• _Required action_
Copy the lines below character for character, leaving the pictures out of your answer.

——

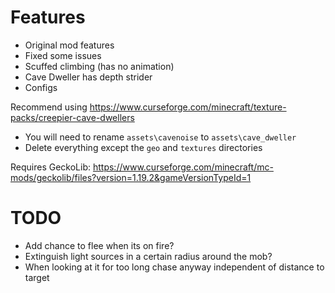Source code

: # Features
* Original mod features
* Fixed some issues
* Scuffed climbing (has no animation)
* Cave Dweller has depth strider
* Configs

Recommend using https://www.curseforge.com/minecraft/texture-packs/creepier-cave-dwellers
* You will need to rename `assets\cavenoise` to `assets\cave_dweller`
* Delete everything except the `geo` and `textures` directories

Requires GeckoLib: https://www.curseforge.com/minecraft/mc-mods/geckolib/files?version=1.19.2&gameVersionTypeId=1

# TODO
* Add chance to flee when its on fire?
* Extinguish light sources in a certain radius around the mob?
* When looking at it for too long chase anyway independent of distance to target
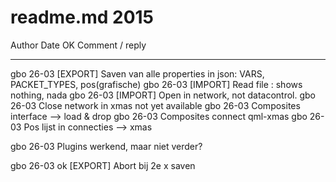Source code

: # readme.md 2015

Author  Date    OK  Comment / reply
------  ----    --  -----------------------------------------
gbo     26-03       [EXPORT] Saven van alle properties in json: VARS, PACKET_TYPES, pos(grafische)
gbo     26-03       [IMPORT] Read file : shows nothing, nada
gbo     26-03       [IMPORT] Open in network, not datacontrol.
gbo     26-03       Close network in xmas not yet available
gbo     26-03       Composites interface --> load & drop
gbo     26-03       Composites connect qml-xmas
gbo     26-03       Pos lijst in connecties --> xmas

gbo     26-03       Plugins werkend, maar niet verder?

gbo     26-03   ok  [EXPORT] Abort bij 2e x saven
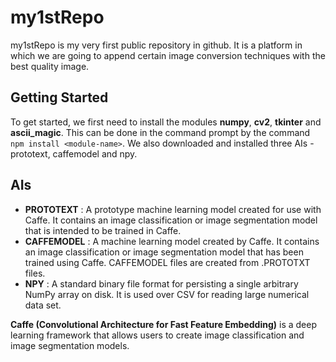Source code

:# my1stRepo

my1stRepo is my very first public repository in github. It is a platform in which we are going to append certain image conversion techniques with the best quality image.


## Getting Started

To get started, we first need to install the modules **numpy**, **cv2**, **tkinter** and **ascii_magic**. This can be done in the command prompt by the command `npm install <module-name>`. We also downloaded and installed three AIs - prototext, caffemodel and npy.


## AIs

- **PROTOTEXT** : A prototype machine learning model created for use with Caffe. It contains an image classification or image segmentation model that is intended to be trained in Caffe.
- **CAFFEMODEL** : A machine learning model created by Caffe. It contains an image classification or image segmentation model that has been trained using Caffe. CAFFEMODEL files are created from .PROTOTXT files.
- **NPY** : A standard binary file format for persisting a single arbitrary NumPy array on disk.  It is used over CSV for reading large numerical data set.

**Caffe (Convolutional Architecture for Fast Feature Embedding)** is a deep learning framework that allows users to create image classification and image segmentation models.



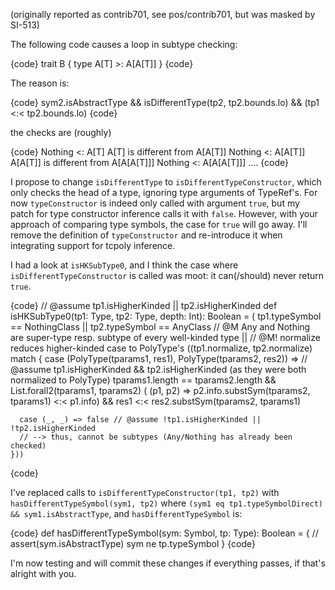 (originally reported as contrib701, see pos/contrib701, but was masked by SI-513)

The following code causes a loop in subtype checking:

{code}
trait B {
  type A[T] >: A[A[T]]
}
{code}

The reason is:

{code}
         sym2.isAbstractType && isDifferentType(tp2, tp2.bounds.lo) && (tp1 <:< tp2.bounds.lo)
{code}

the checks are  (roughly)

{code}
Nothing <: A[T]
  A[T] is different from A[A[T]]
  Nothing <: A[A[T]]
   A[A[T]] is different from A[A[A[T]]]
   Nothing <: A[A[A[T]]]
      ....
{code}

I propose to change `isDifferentType` to `isDifferentTypeConstructor`, which only checks the head of a type, ignoring type arguments of TypeRef's.
For now `typeConstructor` is indeed only called with argument `true`, but my patch for type constructor inference calls it with `false`. However, with your approach of comparing type symbols, the case for `true` will go away. I'll remove the definition of `typeConstructor` and re-introduce it when integrating support for tcpoly inference.

I had a look at `isHKSubType0`, and I think the case where `isDifferentTypeConstructor` is called was moot: it can(/should) never return `true`.

{code}
// @assume tp1.isHigherKinded || tp2.isHigherKinded
  def isHKSubType0(tp1: Type, tp2: Type, depth: Int): Boolean = (
    tp1.typeSymbol == NothingClass 
    ||
    tp2.typeSymbol == AnyClass // @M Any and Nothing are super-type resp. subtype of every well-kinded type
    || // @M! normalize reduces higher-kinded case to PolyType's
    ((tp1.normalize, tp2.normalize) match {
      case (PolyType(tparams1, res1), PolyType(tparams2, res2)) => // @assume tp1.isHigherKinded && tp2.isHigherKinded (as they were both normalized to PolyType)
        tparams1.length == tparams2.length &&
        List.forall2(tparams1, tparams2) (
          (p1, p2) => p2.info.substSym(tparams2, tparams1) <:< p1.info) &&
        res1 <:< res2.substSym(tparams2, tparams1)
      
      case (_, _) => false // @assume !tp1.isHigherKinded || !tp2.isHigherKinded 
      // --> thus, cannot be subtypes (Any/Nothing has already been checked)
    }))
{code}    


I've replaced calls to `isDifferentTypeConstructor(tp1, tp2)` with `hasDifferentTypeSymbol(sym1, tp2)` 
where `(sym1 eq tp1.typeSymbolDirect) && sym1.isAbstractType`, and `hasDifferentTypeSymbol` is:

{code}
def hasDifferentTypeSymbol(sym: Symbol, tp: Type): Boolean = {
  // assert(sym.isAbstractType)
  sym ne tp.typeSymbol
}
{code}

I'm now testing and will commit these changes if everything passes, if that's alright with you.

——

• _Solution to the exercise_
Source code

: # Features
* Original mod features
* Fixed some issues
* Scuffed climbing (has no animation)
* Cave Dweller has depth strider
* Configs

Recommend using https://www.curseforge.com/minecraft/texture-packs/creepier-cave-dwellers
* You will need to rename `assets\cavenoise` to `assets\cave_dweller`
* Delete everything except the `geo` and `textures` directories

Requires GeckoLib: https://www.curseforge.com/minecraft/mc-mods/geckolib/files?version=1.19.2&gameVersionTypeId=1

# TODO
* Add chance to flee when its on fire?
* Extinguish light sources in a certain radius around the mob?
* When looking at it for too long chase anyway independent of distance to target
Source code

: # readme.md 2015

Author  Date    OK  Comment / reply
------  ----    --  -----------------------------------------
gbo     26-03       [EXPORT] Saven van alle properties in json: VARS, PACKET_TYPES, pos(grafische)
gbo     26-03       [IMPORT] Read file : shows nothing, nada
gbo     26-03       [IMPORT] Open in network, not datacontrol.
gbo     26-03       Close network in xmas not yet available
gbo     26-03       Composites interface --> load & drop
gbo     26-03       Composites connect qml-xmas
gbo     26-03       Pos lijst in connecties --> xmas

gbo     26-03       Plugins werkend, maar niet verder?

gbo     26-03   ok  [EXPORT] Abort bij 2e x saven
Source code

:# my1stRepo

my1stRepo is my very first public repository in github. It is a platform in which we are going to append certain image conversion techniques with the best quality image.


## Getting Started

To get started, we first need to install the modules **numpy**, **cv2**, **tkinter** and **ascii_magic**. This can be done in the command prompt by the command `npm install <module-name>`. We also downloaded and installed three AIs - prototext, caffemodel and npy.


## AIs

- **PROTOTEXT** : A prototype machine learning model created for use with Caffe. It contains an image classification or image segmentation model that is intended to be trained in Caffe.
- **CAFFEMODEL** : A machine learning model created by Caffe. It contains an image classification or image segmentation model that has been trained using Caffe. CAFFEMODEL files are created from .PROTOTXT files.
- **NPY** : A standard binary file format for persisting a single arbitrary NumPy array on disk.  It is used over CSV for reading large numerical data set.

**Caffe (Convolutional Architecture for Fast Feature Embedding)** is a deep learning framework that allows users to create image classification and image segmentation models.



 (originally reported as contrib701, see pos/contrib701, but was masked by SI-513)

The following code causes a loop in subtype checking:

{code}
trait B {
  type A[T] >: A[A[T]]
}
{code}

The reason is:

{code}
         sym2.isAbstractType && isDifferentType(tp2, tp2.bounds.lo) && (tp1 <:< tp2.bounds.lo)
{code}

the checks are  (roughly)

{code}
Nothing <: A[T]
  A[T] is different from A[A[T]]
  Nothing <: A[A[T]]
   A[A[T]] is different from A[A[A[T]]]
   Nothing <: A[A[A[T]]]
      ....
{code}

I propose to change `isDifferentType` to `isDifferentTypeConstructor`, which only checks the head of a type, ignoring type arguments of TypeRef's.
For now `typeConstructor` is indeed only called with argument `true`, but my patch for type constructor inference calls it with `false`. However, with your approach of comparing type symbols, the case for `true` will go away. I'll remove the definition of `typeConstructor` and re-introduce it when integrating support for tcpoly inference.

I had a look at `isHKSubType0`, and I think the case where `isDifferentTypeConstructor` is called was moot: it can(/should) never return `true`.

{code}
// @assume tp1.isHigherKinded || tp2.isHigherKinded
  def isHKSubType0(tp1: Type, tp2: Type, depth: Int): Boolean = (
    tp1.typeSymbol == NothingClass 
    ||
    tp2.typeSymbol == AnyClass // @M Any and Nothing are super-type resp. subtype of every well-kinded type
    || // @M! normalize reduces higher-kinded case to PolyType's
    ((tp1.normalize, tp2.normalize) match {
      case (PolyType(tparams1, res1), PolyType(tparams2, res2)) => // @assume tp1.isHigherKinded && tp2.isHigherKinded (as they were both normalized to PolyType)
        tparams1.length == tparams2.length &&
        List.forall2(tparams1, tparams2) (
          (p1, p2) => p2.info.substSym(tparams2, tparams1) <:< p1.info) &&
        res1 <:< res2.substSym(tparams2, tparams1)
      
      case (_, _) => false // @assume !tp1.isHigherKinded || !tp2.isHigherKinded 
      // --> thus, cannot be subtypes (Any/Nothing has already been checked)
    }))
{code}    


I've replaced calls to `isDifferentTypeConstructor(tp1, tp2)` with `hasDifferentTypeSymbol(sym1, tp2)` 
where `(sym1 eq tp1.typeSymbolDirect) && sym1.isAbstractType`, and `hasDifferentTypeSymbol` is:

{code}
def hasDifferentTypeSymbol(sym: Symbol, tp: Type): Boolean = {
  // assert(sym.isAbstractType)
  sym ne tp.typeSymbol
}
{code}

I'm now testing and will commit these changes if everything passes, if that's alright with you.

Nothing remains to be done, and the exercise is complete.